When this article is officially published, I’ll add a link, but until then, you can check out the preprint version.
The $-family of gesture recognizers project has been working on more ways to characterize patterns in how users make gestures, in the form of new gesture accuracy measures (see our GI 2013 paper for the first set of measures we developed). This new set focuses on relative accuracy, or degree to which two gestures match locally rather than just simply global absolutes.
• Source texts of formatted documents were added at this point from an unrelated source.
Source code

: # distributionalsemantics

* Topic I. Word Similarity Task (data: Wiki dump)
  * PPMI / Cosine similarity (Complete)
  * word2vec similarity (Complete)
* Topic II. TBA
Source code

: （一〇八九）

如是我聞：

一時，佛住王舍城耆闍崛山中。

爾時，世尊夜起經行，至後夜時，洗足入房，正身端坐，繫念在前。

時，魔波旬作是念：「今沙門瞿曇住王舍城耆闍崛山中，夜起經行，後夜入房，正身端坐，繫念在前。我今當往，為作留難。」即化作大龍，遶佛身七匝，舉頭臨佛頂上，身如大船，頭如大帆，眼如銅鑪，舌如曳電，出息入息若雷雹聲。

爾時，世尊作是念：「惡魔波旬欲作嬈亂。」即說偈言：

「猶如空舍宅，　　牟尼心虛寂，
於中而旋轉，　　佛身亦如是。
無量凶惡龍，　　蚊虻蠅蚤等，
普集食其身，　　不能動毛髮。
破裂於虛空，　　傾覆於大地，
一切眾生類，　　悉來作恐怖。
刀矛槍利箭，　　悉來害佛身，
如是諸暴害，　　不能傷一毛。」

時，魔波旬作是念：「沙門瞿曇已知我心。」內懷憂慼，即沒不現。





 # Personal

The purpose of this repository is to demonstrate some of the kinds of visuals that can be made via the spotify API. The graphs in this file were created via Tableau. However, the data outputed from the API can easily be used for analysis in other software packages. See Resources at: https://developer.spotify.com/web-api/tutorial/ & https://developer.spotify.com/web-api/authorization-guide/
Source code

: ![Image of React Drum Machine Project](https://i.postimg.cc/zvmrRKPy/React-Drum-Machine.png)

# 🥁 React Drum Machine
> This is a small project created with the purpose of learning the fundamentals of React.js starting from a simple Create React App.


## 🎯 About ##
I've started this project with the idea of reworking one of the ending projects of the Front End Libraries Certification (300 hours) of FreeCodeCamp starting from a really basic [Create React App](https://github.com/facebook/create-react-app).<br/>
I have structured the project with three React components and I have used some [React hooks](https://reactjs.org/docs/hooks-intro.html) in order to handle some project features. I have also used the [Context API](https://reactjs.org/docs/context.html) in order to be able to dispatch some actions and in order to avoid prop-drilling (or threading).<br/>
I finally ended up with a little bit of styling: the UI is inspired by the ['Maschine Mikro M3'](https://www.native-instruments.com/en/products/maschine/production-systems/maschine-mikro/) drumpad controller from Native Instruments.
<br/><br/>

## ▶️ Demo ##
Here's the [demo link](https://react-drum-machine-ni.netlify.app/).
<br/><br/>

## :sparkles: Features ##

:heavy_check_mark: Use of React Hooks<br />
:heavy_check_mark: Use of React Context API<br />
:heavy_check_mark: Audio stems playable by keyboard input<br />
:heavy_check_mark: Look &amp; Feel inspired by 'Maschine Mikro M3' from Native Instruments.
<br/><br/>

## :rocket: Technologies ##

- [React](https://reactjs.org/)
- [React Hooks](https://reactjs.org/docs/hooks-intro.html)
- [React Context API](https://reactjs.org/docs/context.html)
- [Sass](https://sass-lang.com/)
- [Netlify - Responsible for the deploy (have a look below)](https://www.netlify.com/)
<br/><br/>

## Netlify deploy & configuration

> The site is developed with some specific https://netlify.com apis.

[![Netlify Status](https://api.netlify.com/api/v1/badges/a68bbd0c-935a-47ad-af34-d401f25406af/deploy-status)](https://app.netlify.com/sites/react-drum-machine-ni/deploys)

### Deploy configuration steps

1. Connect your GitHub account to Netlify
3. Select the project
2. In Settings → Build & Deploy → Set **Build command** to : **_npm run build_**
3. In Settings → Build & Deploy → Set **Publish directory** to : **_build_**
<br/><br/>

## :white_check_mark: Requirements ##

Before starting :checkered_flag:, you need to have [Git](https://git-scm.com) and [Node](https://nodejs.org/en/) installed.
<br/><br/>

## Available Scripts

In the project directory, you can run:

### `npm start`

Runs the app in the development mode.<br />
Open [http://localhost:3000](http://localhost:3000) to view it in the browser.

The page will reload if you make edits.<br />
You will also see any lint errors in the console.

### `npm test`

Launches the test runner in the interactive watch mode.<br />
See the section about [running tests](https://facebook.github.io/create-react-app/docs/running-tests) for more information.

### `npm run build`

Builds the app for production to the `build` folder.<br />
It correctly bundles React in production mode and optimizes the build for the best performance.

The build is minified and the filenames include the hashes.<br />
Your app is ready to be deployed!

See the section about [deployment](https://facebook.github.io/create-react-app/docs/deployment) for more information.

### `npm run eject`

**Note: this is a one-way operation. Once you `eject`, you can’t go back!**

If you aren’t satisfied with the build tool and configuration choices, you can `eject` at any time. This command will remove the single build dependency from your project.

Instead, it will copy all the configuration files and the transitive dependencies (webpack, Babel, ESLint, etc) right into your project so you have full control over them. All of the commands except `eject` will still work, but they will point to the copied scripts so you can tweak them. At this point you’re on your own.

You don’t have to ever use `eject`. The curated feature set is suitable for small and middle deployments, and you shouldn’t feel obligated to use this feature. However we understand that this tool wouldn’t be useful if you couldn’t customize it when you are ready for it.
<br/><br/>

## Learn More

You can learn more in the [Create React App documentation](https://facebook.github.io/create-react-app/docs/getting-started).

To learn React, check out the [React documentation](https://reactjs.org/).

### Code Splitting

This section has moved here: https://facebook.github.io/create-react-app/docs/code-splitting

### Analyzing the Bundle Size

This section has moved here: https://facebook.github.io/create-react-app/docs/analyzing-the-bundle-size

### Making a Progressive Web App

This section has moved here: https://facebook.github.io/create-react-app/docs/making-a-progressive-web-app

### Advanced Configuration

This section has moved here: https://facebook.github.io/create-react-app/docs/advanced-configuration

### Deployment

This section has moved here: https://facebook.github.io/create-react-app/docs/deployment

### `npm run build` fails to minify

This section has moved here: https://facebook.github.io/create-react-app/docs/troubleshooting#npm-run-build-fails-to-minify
Our paper introducing these measures has been accepted to ICMI 2013! My co-authors are Radu-Daniel Vatavu and Jacob O. Wobbrock. Here is the abstract:
Current measures of stroke gesture articulation lack descriptive power because they only capture absolute characteristics about the gesture as a whole, not fine-grained features that reveal subtleties about the gesture articulation path. We present a set of twelve new relative accuracy measures for stroke gesture articulation that characterize the geometric, kinematic, and articulation accuracy of single and multistroke gestures. To compute the accuracy measures, we introduce the concept of a gesture task axis. We evaluate our measures on five public datasets comprising 38,245 samples from107 participants, about which we make new discoveries; e.g., gestures articulated at fast speed are shorter in path length than slow or medium-speed gestures, but their path lengths vary the most, a finding that helps understand recognition performance. This
work will enable a better understanding of users’ stroke gesture articulation behavior, ultimately leading to better gesture set designs and more accurate recognizers.